Com discurso
O presidente da República aponta São Filipe, na ilha do Fogo, pelo seu percurso desde o Século XV, como uma das referências históricas da construção da Nação Cabo-verdiana e um dos “portos-seguros” na definição da identidade cultural cabo-verdiana.
José Maria Neves, que participou, esta terça-feira, no lançamento da Agenda/Programa comemorativa do Centenário da Cidade de São Filipe, justifica, assim, o Alto Patrocínio da Presidência da República às comemorações e a associação do início das festividades à Semana da República 2022, que tem como foco a cultura e a participação cívica.
Presidente de Honra das comemorações, o chefe de Estado deixou, durante a cerimónia, o seu apreço pelo trabalho de todos quantos estejam engajados em fazer do Centenário da Cidade de São Filipe “um momento singular, diferenciado e de excelência”, ou seja, uma mais-valia para São Filipe, para a ilha do Fogo e para Cabo Verde.

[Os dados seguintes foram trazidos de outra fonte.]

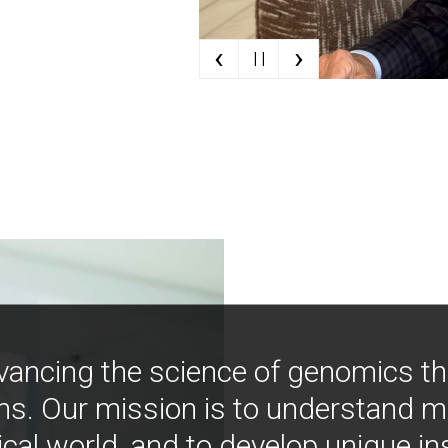
‹
›
| |
vancing the science of genomics t
ns. Our mission is to understand 
ical world, and to develop unique i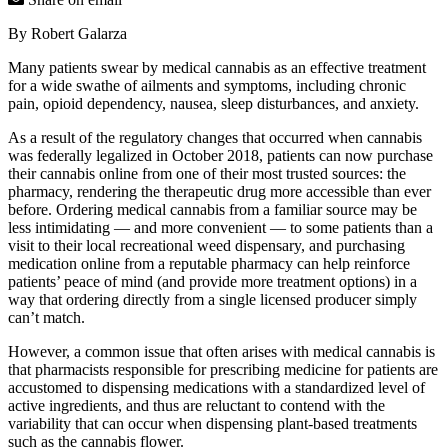
By Robert Galarza
Many patients swear by medical cannabis as an effective treatment
for a wide swathe of ailments and symptoms, including chronic
pain, opioid dependency, nausea, sleep disturbances, and anxiety.
As a result of the regulatory changes that occurred when cannabis
was federally legalized in October 2018, patients can now purchase
their cannabis online from one of their most trusted sources: the
pharmacy, rendering the therapeutic drug more accessible than ever
before. Ordering medical cannabis from a familiar source may be
less intimidating — and more convenient — to some patients than a
visit to their local recreational weed dispensary, and purchasing
medication online from a reputable pharmacy can help reinforce
patients’ peace of mind (and provide more treatment options) in a
way that ordering directly from a single licensed producer simply
can’t match.
However, a common issue that often arises with medical cannabis is
that pharmacists responsible for prescribing medicine for patients are
accustomed to dispensing medications with a standardized level of
active ingredients, and thus are reluctant to contend with the
variability that can occur when dispensing plant-based treatments
such as the cannabis flower.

“O sucesso do Centenário radicar-se-á na visão estratégica quanto ao seu contributo para o desenvolvimento nacional, sendo esta também a ambição da autarquia local”, sublinhou José Maria Neves, para quem a cidade de São Filipe e a ilha do Fogo, em geral, são beneficiadas por uma natureza peculiar e uma cultura riquíssima.
“Do vulcão, às culturas de uva e café, por um lado; às sempre muito participadas festas populares, à música, à culinária, à literatura, enfim, há um leque muito grande de potencialidades” exemplificou Neves, apelando, entretanto, à criação das necessárias condições aos investimentos, nacionais e estrangeiros, na cidade e no município, para a maximização das diversas potencialidades de que a cidade de São Filipe, o município e a ilha do Fogo dispõem.
Para já, o chefe de Estado considera importante que uma série de reformas sejam pensadas, desde logo a de “possibilitar a cidade, de enorme potencial em patrimónios materiais e imateriais, tornar-se mais visível a nível nacional e internacional, assim como reconfigurar a sua ambição para um salto qualitativo que faz de um passado, absolutamente fascinante, uma condição de futuro”. E, para que este desiderato seja alcançado, diz, o apoio do Estado é decisivo.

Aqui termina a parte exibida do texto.